Study text
BWW Interviews: David Burtka of BURTKA, DAVID at 54 Below
This week marks a notable homecoming on 54th Street: More than 10 years after he appeared as Tulsa in Gypsy, David Burtka is finally returning to the New York stage for two concerts at 54 Below, ending this evening.
"Being back in New York is so exciting!" Burtka exclaimed when BroadwayWorld spoke with him by phone a few days before opening night. After nearly a decade in Los Angeles, Burtka feels "alive" now that he's on the East Coast again. "It's telling, you know, because the minute I get back to New York, it's like I'm meant to be here. I immediately start working."
Career & Family
Just as he and his family settled down in New York, 54 Below invited Burtka to do his cabaret, and he was offered a role in a play...which he declined due to scheduling conflicts between the productions and the schedule of his husband, Neil Patrick Harris.

Task objective
Reproduce word for word the stretch of the David Burtka interview from "BWW Interviews: David" through "ending this evening.".

Entries provided
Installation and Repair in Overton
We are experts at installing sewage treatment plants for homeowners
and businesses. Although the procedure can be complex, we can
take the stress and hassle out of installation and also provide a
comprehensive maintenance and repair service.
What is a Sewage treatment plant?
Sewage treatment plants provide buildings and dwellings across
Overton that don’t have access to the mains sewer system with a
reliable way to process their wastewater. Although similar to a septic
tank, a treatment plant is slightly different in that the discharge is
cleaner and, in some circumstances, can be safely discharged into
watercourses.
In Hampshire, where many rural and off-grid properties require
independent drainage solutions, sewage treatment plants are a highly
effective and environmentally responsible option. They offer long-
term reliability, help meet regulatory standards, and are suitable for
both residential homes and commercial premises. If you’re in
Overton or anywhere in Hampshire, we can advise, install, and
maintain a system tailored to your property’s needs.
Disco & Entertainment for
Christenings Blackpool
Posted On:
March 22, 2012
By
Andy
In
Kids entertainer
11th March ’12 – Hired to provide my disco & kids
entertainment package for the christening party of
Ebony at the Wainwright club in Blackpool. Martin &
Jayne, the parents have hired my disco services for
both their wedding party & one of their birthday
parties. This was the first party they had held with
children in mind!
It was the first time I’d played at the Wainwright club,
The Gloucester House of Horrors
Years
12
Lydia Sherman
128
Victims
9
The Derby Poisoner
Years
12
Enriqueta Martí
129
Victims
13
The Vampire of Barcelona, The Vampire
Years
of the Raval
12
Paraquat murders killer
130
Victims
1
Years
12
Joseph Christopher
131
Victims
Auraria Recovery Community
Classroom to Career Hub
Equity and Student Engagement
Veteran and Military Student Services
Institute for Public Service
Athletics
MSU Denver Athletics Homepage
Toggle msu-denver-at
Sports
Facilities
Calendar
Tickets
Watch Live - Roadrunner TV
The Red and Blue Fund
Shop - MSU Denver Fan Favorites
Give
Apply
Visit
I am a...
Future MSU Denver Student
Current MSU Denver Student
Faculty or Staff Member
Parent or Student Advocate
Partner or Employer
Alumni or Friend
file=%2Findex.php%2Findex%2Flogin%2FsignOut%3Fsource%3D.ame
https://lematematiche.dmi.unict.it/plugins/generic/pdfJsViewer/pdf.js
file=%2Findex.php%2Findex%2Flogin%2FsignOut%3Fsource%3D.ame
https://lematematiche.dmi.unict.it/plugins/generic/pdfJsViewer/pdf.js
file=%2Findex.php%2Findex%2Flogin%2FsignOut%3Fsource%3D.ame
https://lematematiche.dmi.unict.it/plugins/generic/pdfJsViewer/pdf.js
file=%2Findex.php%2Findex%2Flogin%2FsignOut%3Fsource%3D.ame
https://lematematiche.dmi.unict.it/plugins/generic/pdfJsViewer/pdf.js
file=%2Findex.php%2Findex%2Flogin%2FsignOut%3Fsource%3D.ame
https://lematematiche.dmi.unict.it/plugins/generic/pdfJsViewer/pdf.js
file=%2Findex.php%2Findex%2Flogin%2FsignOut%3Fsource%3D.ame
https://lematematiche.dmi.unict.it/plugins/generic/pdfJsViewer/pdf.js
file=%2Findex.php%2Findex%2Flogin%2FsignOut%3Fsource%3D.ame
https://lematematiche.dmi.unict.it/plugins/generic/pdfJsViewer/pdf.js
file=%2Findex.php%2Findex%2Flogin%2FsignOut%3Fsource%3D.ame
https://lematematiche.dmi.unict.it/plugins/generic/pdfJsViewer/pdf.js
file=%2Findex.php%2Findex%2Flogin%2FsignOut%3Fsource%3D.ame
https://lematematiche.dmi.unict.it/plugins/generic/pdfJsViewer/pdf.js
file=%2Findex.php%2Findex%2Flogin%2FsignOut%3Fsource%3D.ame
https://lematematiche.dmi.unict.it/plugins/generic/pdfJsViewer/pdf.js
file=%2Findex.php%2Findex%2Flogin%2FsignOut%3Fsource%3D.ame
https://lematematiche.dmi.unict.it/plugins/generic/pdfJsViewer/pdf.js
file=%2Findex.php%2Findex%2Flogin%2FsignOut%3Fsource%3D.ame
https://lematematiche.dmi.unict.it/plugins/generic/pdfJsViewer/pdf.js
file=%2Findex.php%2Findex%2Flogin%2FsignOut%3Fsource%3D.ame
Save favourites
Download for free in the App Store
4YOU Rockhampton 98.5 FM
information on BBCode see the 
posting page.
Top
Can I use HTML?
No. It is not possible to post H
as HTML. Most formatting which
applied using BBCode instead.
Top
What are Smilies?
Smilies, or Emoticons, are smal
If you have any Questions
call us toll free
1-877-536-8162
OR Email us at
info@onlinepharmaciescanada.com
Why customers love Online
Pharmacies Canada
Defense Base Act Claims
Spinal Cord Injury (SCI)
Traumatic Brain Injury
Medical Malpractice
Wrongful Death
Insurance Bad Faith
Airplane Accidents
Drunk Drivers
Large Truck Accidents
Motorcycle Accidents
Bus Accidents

Result below
BWW Interviews: David Burtka of BURTKA, DAVID at 54 Below
This week marks a notable homecoming on 54th Street: More than 10 years after he appeared as Tulsa in Gypsy, David Burtka is finally returning to the New York stage for two concerts at 54 Below, ending this evening.